The inherent risks of trial and error in an OS, like data loss from incorrect password attempts or forgotten shortcuts, increases the difficulty. To investigate these challenges, the team tested various LLMs, including Meta’s Llama2 70B and OpenAI’s GPT-3.5 and GPT-4, finding that their performance fell short in the OS environment. The research highlighted three primary obstacles: the vast and dynamic action space, the need for inter-application cooperation, and the necessity for solutions that align with user constraints like security and preferences.

To tackle these issues, the researchers developed AndroidArena, a novel training environment mimicking the Android OS, to better understand and enhance LLM capabilities. Their analysis pinpointed a lack of understanding, reasoning, exploration, and reflection as key shortcomings.

Remarkably, during their study, they developed a simple yet effective way to improve model accuracy by 27% by using prompts. By automatically including information about previous attempts and actions within these prompts, they essentially embedded a form of memory, addressing the critical need for reflection in AI agents.

This breakthrough not only sheds light on why LLMs struggle with operating systems but also opens up completely new pathways for integrating AI more seamlessly into complex, real-world environments. Now, the implications of this research could revolutionize how AI models interact with and navigate through operating systems.

The Future of Trading According to a JPMorgan Survey

AI is also making its mark in the financial sector. A recent survey conducted by JPMorgan observed a major shift in the attitudes of institutional investors towards the technologies shaping the future of trading. The survey, which included responses from 4,010 institutional traders across 65 countries, revealed a growing consensus on the pivotal role of AI and machine learning (ML) in trading.

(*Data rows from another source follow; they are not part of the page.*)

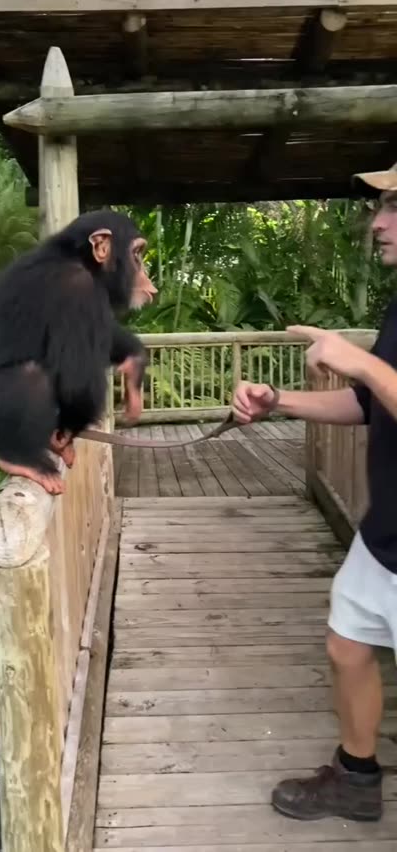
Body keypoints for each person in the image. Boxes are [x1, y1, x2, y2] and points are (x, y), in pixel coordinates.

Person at [232, 163, 397, 823]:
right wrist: (278, 401)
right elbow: (370, 404)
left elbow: (374, 380)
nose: (378, 223)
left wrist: (359, 360)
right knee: (347, 643)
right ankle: (356, 780)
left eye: (394, 207)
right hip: (385, 536)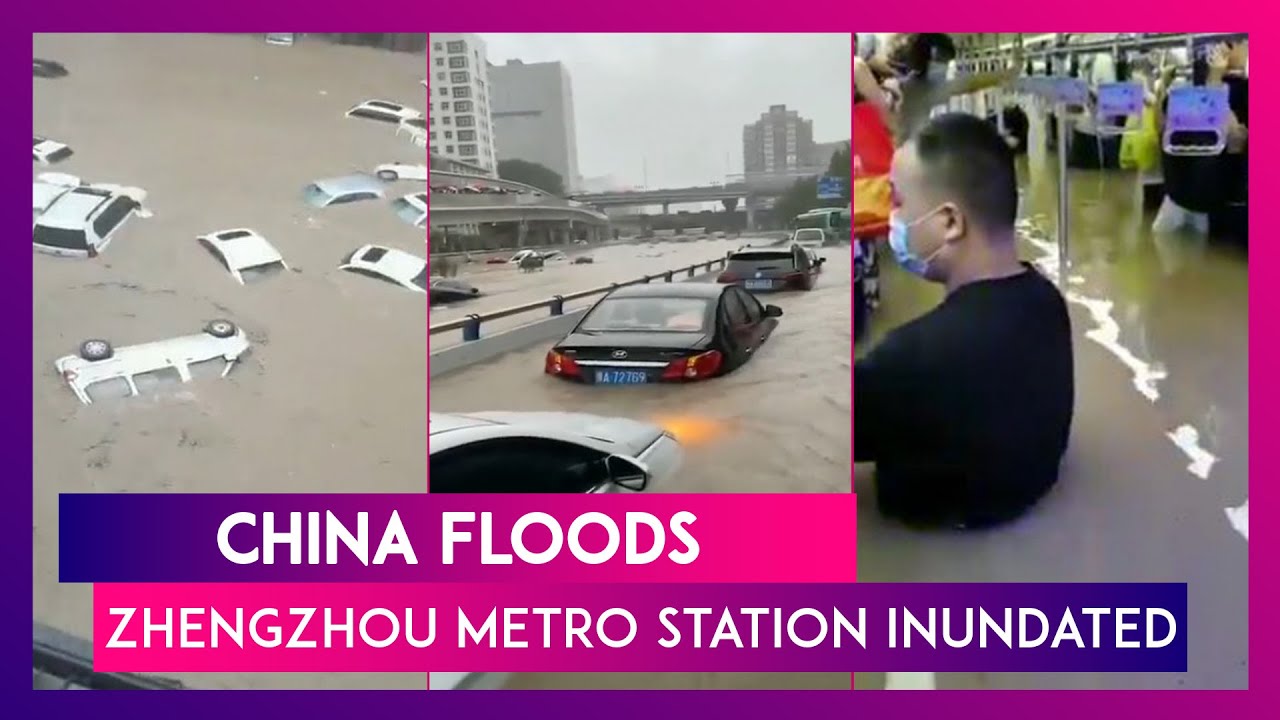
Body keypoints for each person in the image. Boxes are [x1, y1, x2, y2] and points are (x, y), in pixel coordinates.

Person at [854, 113, 1075, 529]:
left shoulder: (907, 359)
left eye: (899, 201)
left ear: (950, 222)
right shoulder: (1049, 302)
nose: (891, 218)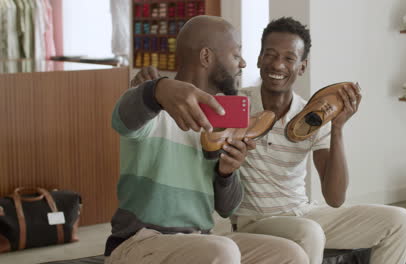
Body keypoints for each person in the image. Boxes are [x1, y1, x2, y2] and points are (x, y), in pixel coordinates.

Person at [105, 15, 309, 264]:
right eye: (236, 55)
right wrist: (158, 89)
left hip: (199, 240)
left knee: (290, 254)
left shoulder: (221, 121)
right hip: (139, 243)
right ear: (206, 57)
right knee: (222, 251)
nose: (243, 63)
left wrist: (226, 173)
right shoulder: (154, 107)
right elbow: (120, 119)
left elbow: (227, 209)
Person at [231, 17, 406, 264]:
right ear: (259, 58)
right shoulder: (237, 104)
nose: (277, 64)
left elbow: (335, 198)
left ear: (302, 67)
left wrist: (337, 127)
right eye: (270, 54)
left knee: (400, 220)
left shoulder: (312, 116)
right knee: (309, 232)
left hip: (302, 214)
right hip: (255, 221)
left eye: (289, 58)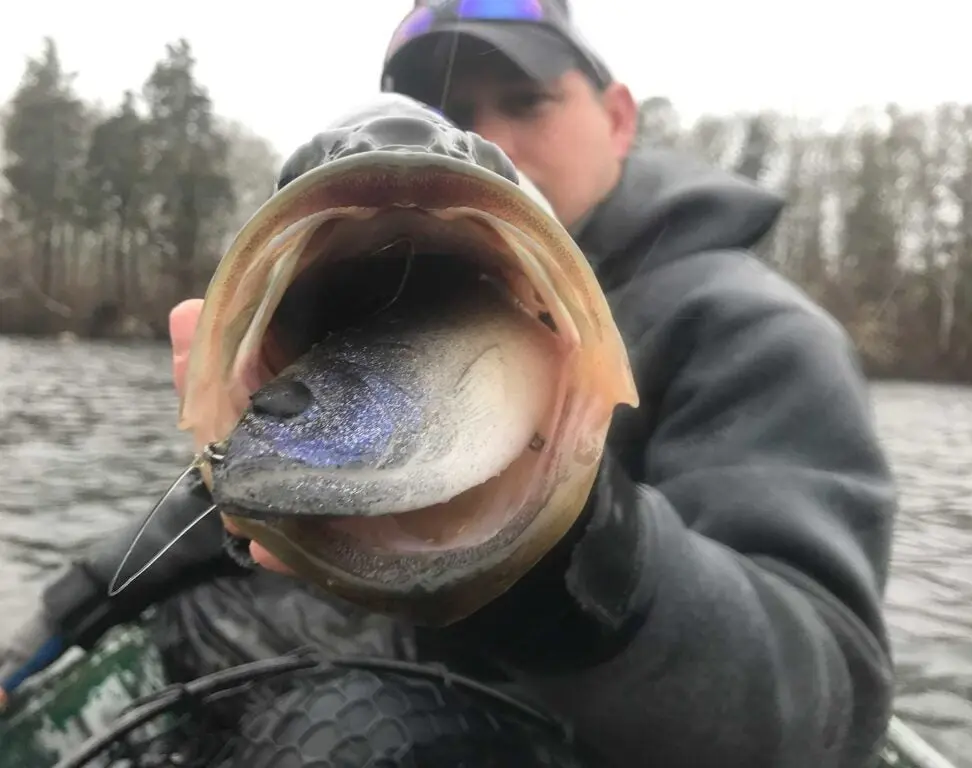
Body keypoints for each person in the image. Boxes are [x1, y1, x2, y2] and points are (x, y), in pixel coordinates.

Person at [2, 2, 898, 766]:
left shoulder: (751, 333)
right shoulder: (361, 303)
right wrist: (45, 621)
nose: (482, 138)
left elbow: (831, 707)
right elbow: (210, 504)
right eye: (441, 107)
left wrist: (567, 559)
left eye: (524, 102)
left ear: (619, 117)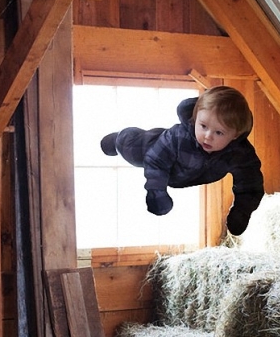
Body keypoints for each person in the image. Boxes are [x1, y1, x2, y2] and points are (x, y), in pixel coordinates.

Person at [100, 85, 264, 236]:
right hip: (155, 149)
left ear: (235, 135)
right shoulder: (177, 136)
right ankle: (117, 141)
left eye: (219, 133)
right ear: (195, 117)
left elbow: (251, 185)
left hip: (190, 172)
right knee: (131, 148)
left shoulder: (240, 153)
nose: (208, 136)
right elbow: (156, 162)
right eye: (203, 126)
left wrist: (241, 212)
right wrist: (157, 194)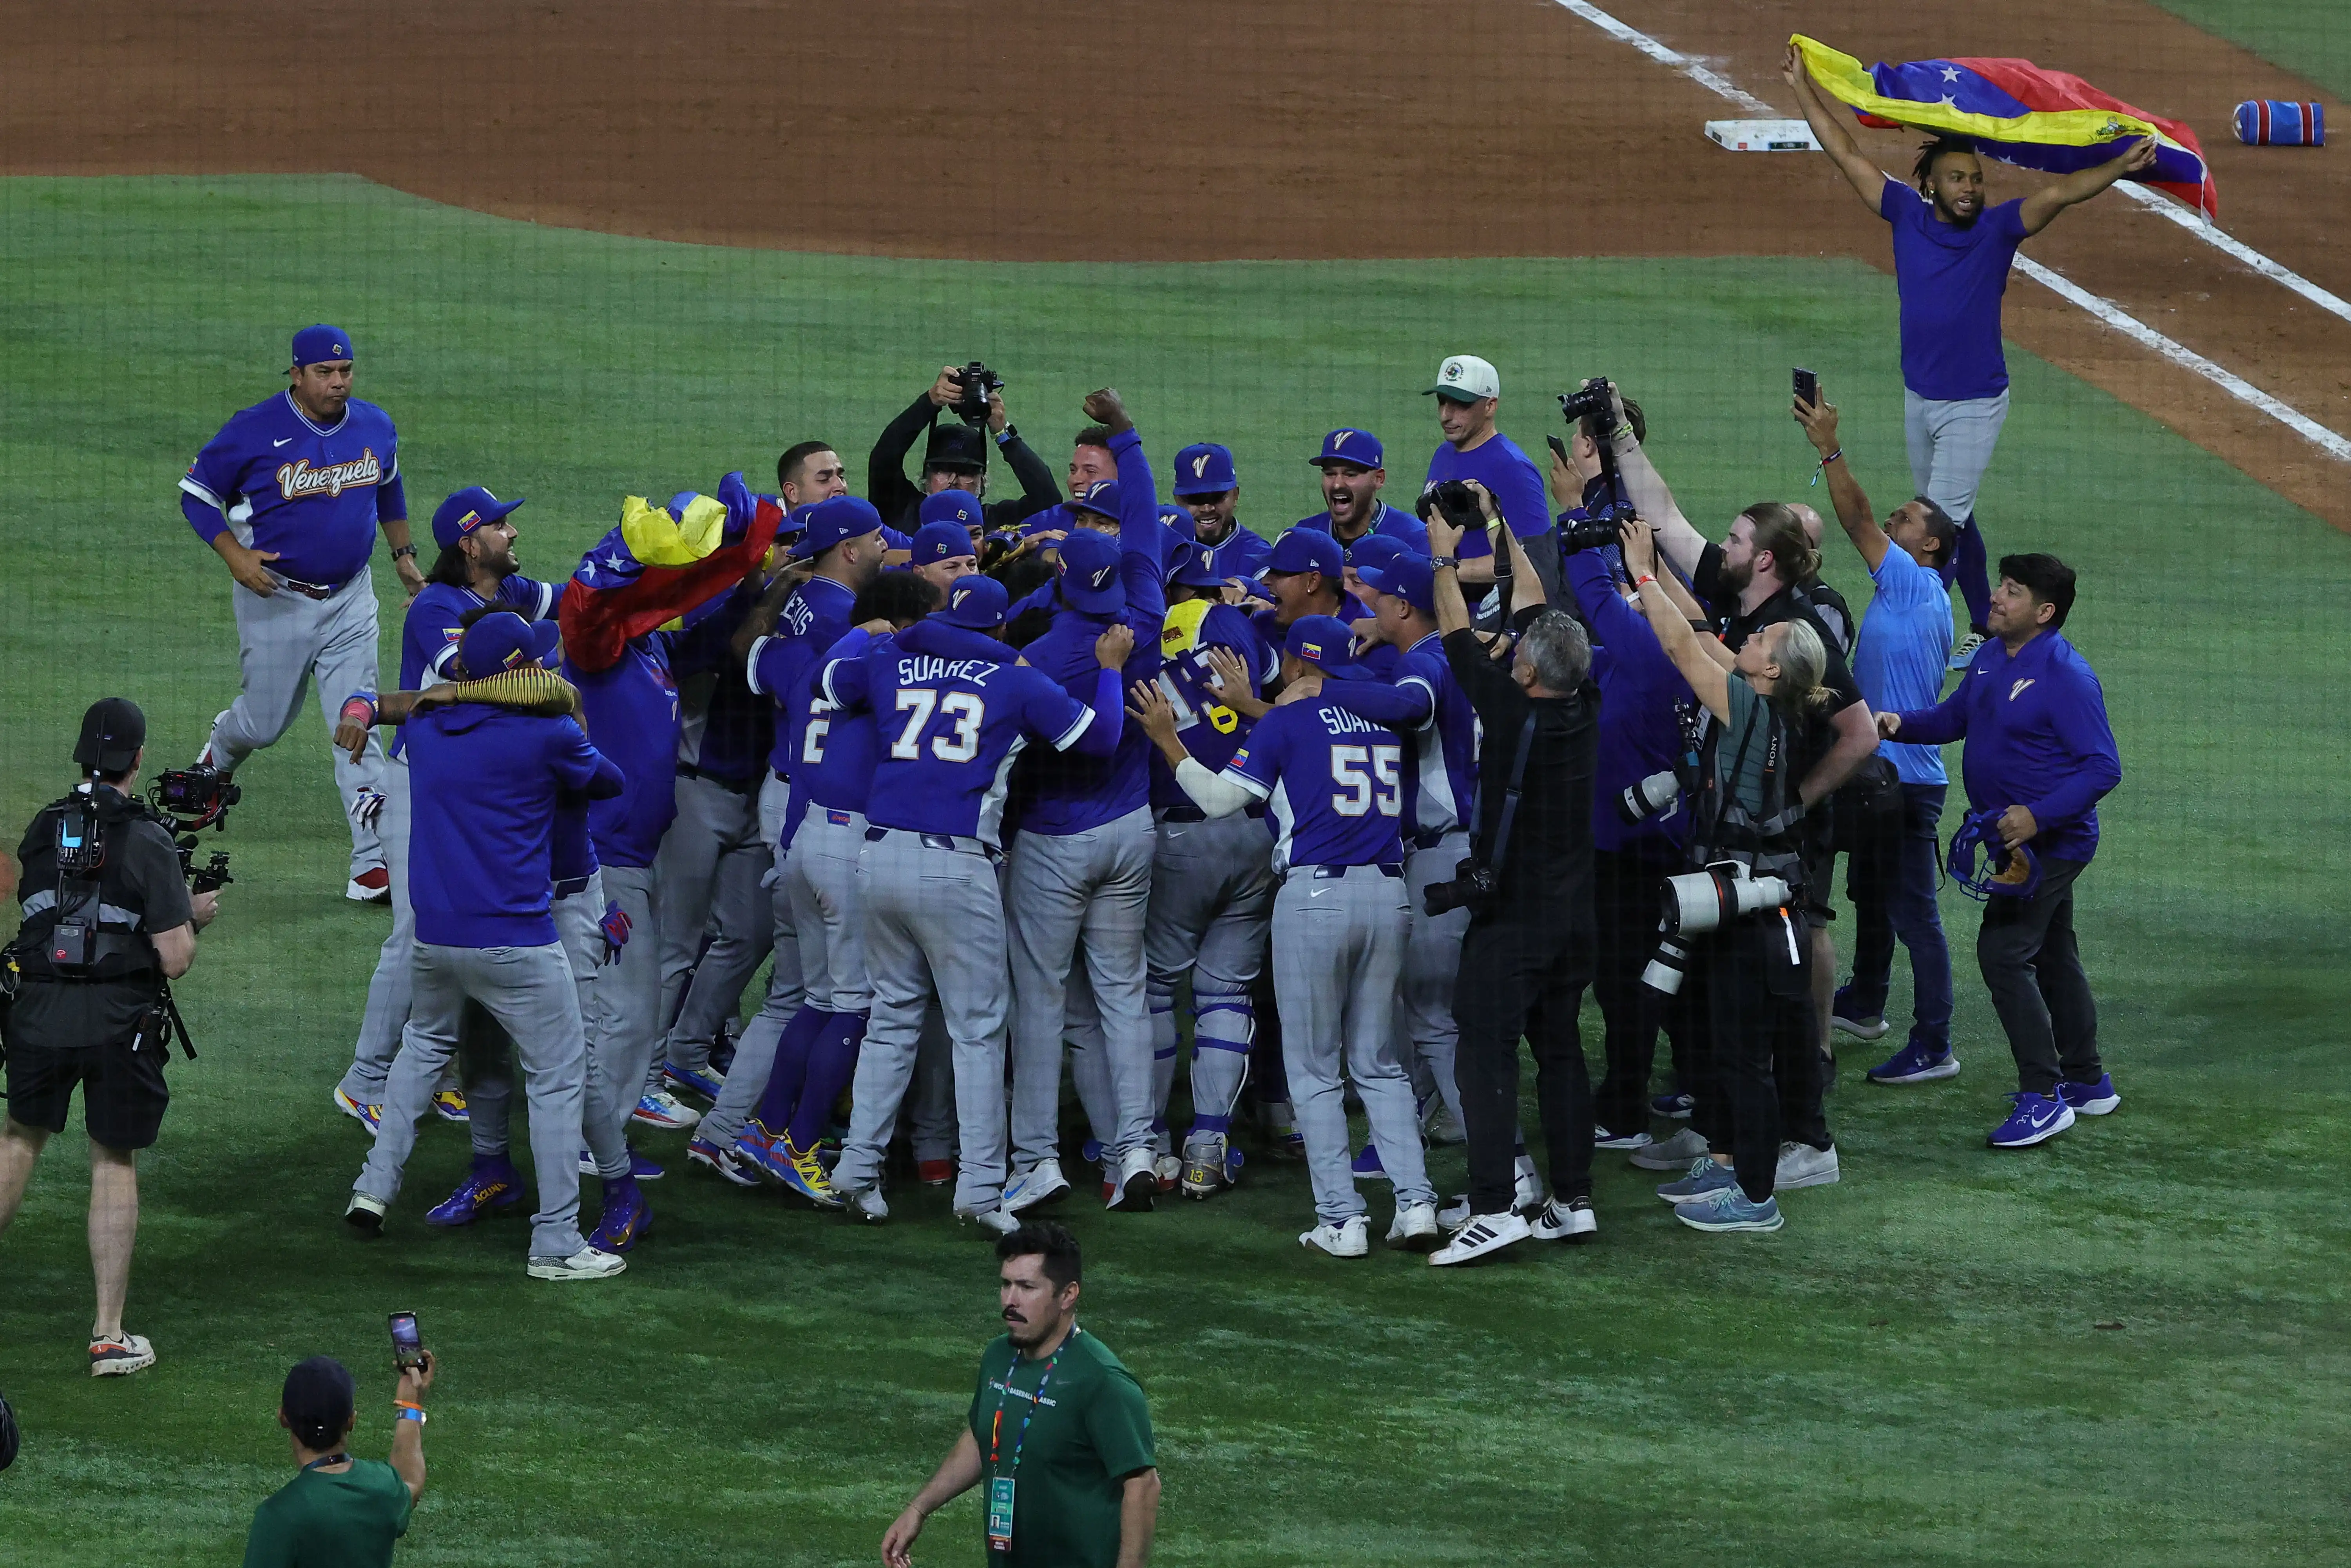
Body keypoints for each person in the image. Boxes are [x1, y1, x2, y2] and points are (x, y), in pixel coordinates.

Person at [1784, 44, 2157, 668]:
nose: (1971, 189)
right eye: (1958, 178)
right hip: (1919, 396)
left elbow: (2063, 193)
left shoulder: (2000, 227)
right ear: (1928, 183)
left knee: (1939, 523)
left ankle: (1918, 622)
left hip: (1975, 402)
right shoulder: (1903, 211)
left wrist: (2118, 166)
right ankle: (1989, 620)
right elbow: (1845, 152)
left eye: (1977, 179)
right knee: (1953, 515)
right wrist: (1802, 88)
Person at [819, 575, 1128, 1231]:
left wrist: (880, 636)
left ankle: (856, 1169)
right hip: (954, 865)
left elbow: (830, 684)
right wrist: (1109, 672)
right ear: (995, 630)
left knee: (892, 1018)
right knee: (979, 1030)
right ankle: (982, 1191)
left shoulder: (890, 660)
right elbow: (1099, 739)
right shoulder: (1014, 680)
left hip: (877, 855)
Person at [1131, 615, 1440, 1257]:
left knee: (1315, 1067)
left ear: (1296, 664)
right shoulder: (1377, 717)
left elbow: (1219, 800)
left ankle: (1341, 1219)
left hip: (1317, 899)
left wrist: (1169, 741)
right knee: (1379, 1064)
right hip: (1388, 893)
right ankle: (1416, 1207)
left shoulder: (1283, 722)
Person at [344, 614, 632, 1277]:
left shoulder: (426, 726)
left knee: (423, 1046)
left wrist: (412, 699)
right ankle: (557, 1241)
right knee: (560, 1077)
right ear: (528, 672)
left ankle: (373, 1186)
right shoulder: (548, 733)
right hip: (516, 940)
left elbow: (400, 704)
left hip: (437, 936)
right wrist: (570, 707)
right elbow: (609, 782)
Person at [1393, 518, 1601, 1266]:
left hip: (1516, 916)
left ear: (1529, 675)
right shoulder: (1584, 701)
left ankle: (1492, 1206)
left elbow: (1454, 632)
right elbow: (1536, 614)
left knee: (1483, 1048)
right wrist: (1499, 523)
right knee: (1561, 1051)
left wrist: (1445, 554)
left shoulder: (1513, 711)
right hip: (1578, 913)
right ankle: (1572, 1200)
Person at [1622, 519, 1836, 1235]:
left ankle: (1756, 1195)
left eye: (1761, 642)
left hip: (1755, 914)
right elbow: (1705, 634)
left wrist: (1642, 577)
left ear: (1771, 670)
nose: (1750, 638)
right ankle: (1722, 1157)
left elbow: (1685, 648)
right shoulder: (1764, 699)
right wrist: (1654, 566)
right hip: (1738, 903)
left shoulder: (1746, 708)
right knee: (1722, 1044)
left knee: (1746, 1059)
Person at [0, 699, 221, 1374]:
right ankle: (108, 1335)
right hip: (116, 1024)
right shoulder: (149, 839)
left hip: (34, 1010)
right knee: (112, 1160)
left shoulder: (43, 828)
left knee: (17, 1141)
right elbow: (175, 956)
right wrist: (191, 911)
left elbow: (52, 916)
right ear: (138, 760)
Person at [335, 485, 559, 1132]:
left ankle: (433, 1073)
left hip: (466, 787)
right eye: (500, 525)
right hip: (417, 784)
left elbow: (574, 604)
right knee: (415, 934)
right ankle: (365, 1080)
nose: (512, 533)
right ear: (470, 542)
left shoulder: (507, 594)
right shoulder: (436, 606)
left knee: (458, 930)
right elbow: (468, 676)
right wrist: (540, 673)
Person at [1878, 554, 2121, 1148]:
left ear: (2044, 611)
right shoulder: (1990, 656)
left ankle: (2043, 1094)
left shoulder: (2067, 675)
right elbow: (1954, 717)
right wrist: (1895, 723)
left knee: (2003, 952)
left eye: (2013, 592)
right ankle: (2087, 1081)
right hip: (2011, 838)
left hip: (2051, 846)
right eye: (2001, 586)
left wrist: (2036, 816)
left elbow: (2103, 767)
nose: (1996, 596)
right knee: (2053, 952)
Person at [1002, 389, 1170, 1215]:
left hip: (1054, 843)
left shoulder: (1045, 655)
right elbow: (1141, 525)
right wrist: (1129, 437)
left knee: (1039, 1002)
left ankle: (1038, 1161)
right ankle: (1135, 1148)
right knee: (1123, 994)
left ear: (1061, 571)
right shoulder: (1146, 608)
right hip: (1132, 830)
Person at [179, 325, 416, 902]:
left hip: (352, 600)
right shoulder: (255, 429)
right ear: (296, 375)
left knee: (358, 723)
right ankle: (222, 748)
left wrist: (403, 555)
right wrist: (233, 554)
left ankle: (371, 864)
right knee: (263, 724)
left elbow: (388, 483)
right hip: (275, 599)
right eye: (324, 373)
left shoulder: (374, 424)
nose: (338, 383)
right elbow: (196, 493)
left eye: (346, 371)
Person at [719, 495, 892, 1199]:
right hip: (843, 831)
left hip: (800, 816)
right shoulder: (865, 645)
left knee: (815, 996)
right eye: (879, 537)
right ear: (849, 549)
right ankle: (800, 1142)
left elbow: (749, 657)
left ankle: (762, 1130)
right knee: (849, 1001)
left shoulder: (801, 634)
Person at [1793, 389, 1963, 1085]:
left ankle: (1935, 1043)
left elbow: (1856, 517)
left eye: (1908, 519)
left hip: (1907, 782)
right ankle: (1864, 1000)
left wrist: (1828, 448)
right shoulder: (1911, 595)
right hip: (1878, 775)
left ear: (1929, 545)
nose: (1893, 521)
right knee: (1871, 894)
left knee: (1915, 914)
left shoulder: (1916, 585)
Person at [1314, 552, 1478, 1153]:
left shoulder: (1428, 664)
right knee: (1427, 1006)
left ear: (1405, 607)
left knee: (1433, 1012)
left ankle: (1498, 1162)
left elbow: (1411, 706)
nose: (1368, 605)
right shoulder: (1459, 651)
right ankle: (1410, 1128)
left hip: (1443, 852)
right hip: (1463, 849)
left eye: (1377, 597)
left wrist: (1325, 688)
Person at [882, 1222, 1158, 1568]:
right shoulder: (999, 1357)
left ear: (1068, 1295)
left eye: (1027, 1287)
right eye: (1006, 1284)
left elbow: (1142, 1484)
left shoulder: (1102, 1380)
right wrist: (919, 1508)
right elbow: (984, 1436)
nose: (1010, 1301)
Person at [1558, 494, 1699, 1162]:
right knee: (1649, 980)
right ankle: (1682, 1087)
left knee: (1626, 983)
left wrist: (1568, 518)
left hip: (1637, 853)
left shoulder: (1651, 653)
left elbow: (1591, 592)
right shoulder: (1639, 652)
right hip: (1639, 842)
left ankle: (1625, 1109)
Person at [1139, 543, 1275, 1198]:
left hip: (1180, 833)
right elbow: (1270, 672)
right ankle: (1208, 1145)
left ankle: (1150, 1142)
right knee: (1226, 993)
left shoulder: (1141, 627)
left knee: (1157, 989)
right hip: (1251, 830)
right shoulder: (1231, 623)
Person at [243, 1351, 431, 1568]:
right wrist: (410, 1403)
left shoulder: (278, 1516)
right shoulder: (383, 1488)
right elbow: (411, 1482)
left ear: (284, 1418)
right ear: (351, 1420)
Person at [1420, 353, 1557, 599]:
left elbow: (1535, 561)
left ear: (1490, 406)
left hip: (1489, 621)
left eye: (1460, 405)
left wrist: (1445, 567)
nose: (1445, 415)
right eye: (1442, 402)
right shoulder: (1443, 454)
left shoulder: (1512, 468)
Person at [868, 363, 1061, 535]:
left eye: (966, 472)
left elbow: (1049, 501)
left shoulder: (997, 522)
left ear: (982, 480)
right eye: (942, 470)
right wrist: (930, 402)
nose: (953, 481)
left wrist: (1003, 434)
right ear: (926, 478)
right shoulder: (902, 509)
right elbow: (883, 459)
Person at [1294, 429, 1427, 558]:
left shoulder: (1414, 538)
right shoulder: (1306, 534)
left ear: (1379, 479)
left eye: (1350, 475)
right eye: (1330, 474)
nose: (1337, 484)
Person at [1170, 442, 1273, 583]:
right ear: (1178, 500)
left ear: (1235, 496)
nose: (1207, 509)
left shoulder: (1258, 555)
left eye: (1216, 497)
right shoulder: (1163, 548)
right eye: (1195, 499)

61% of respondents anticipate AI and ML to be the most impactful technologies in the trading realm over the next three years. This is a pretty big increase from only 25% two years ago.

After AI and ML in the survey's technology impact rankings were application programming interface (API) integration, chosen by 13% of respondents, and blockchain or distributed ledger technology, along with quantum computing, each amounting 7%.

Meanwhile, mobile trading applications and natural language processing were selected by 6% of the participants, suggesting a degree of skepticism and caution towards these technologies. Notably, blockchain and mobile trading applications have seen a decline in their perceived promise for the future of trading, losing 18% and 23% of investor interest since 2022, respectively.

This skepticism seems to extend to cryptocurrency trading as well. The survey results showed a clear reluctance among institutional traders to engage with cryptocurrencies like Bitcoin (BTC), with 78% indicating no plans to trade digital coins within the next five years—an increase from 72% last year. However, there's a slight uptick in the percentage of respondents actively trading or starting to trade crypto, moving from 8% in 2023 to 9% in 2024.

The increasing reliance on AI and ML reflects a broader trend in the finance sector, where these technologies are credited with enhancing trade predictions and identifying real-time market sentiment threats. A report by Nvidia in 2022 highlighted the integration of AI and ML by investors, with 30% reporting a reduction in their annual revenue by more than 10% through the use of these technologies.

JPMorgan's approach to cryptocurrencies has been mixed, with CEO Jamie Dimon very publicly criticizing Bitcoin even as the company engages with the crypto market, including being named an authorized participant in a Bitcoin exchange-traded fund (ETF) by BlackRock.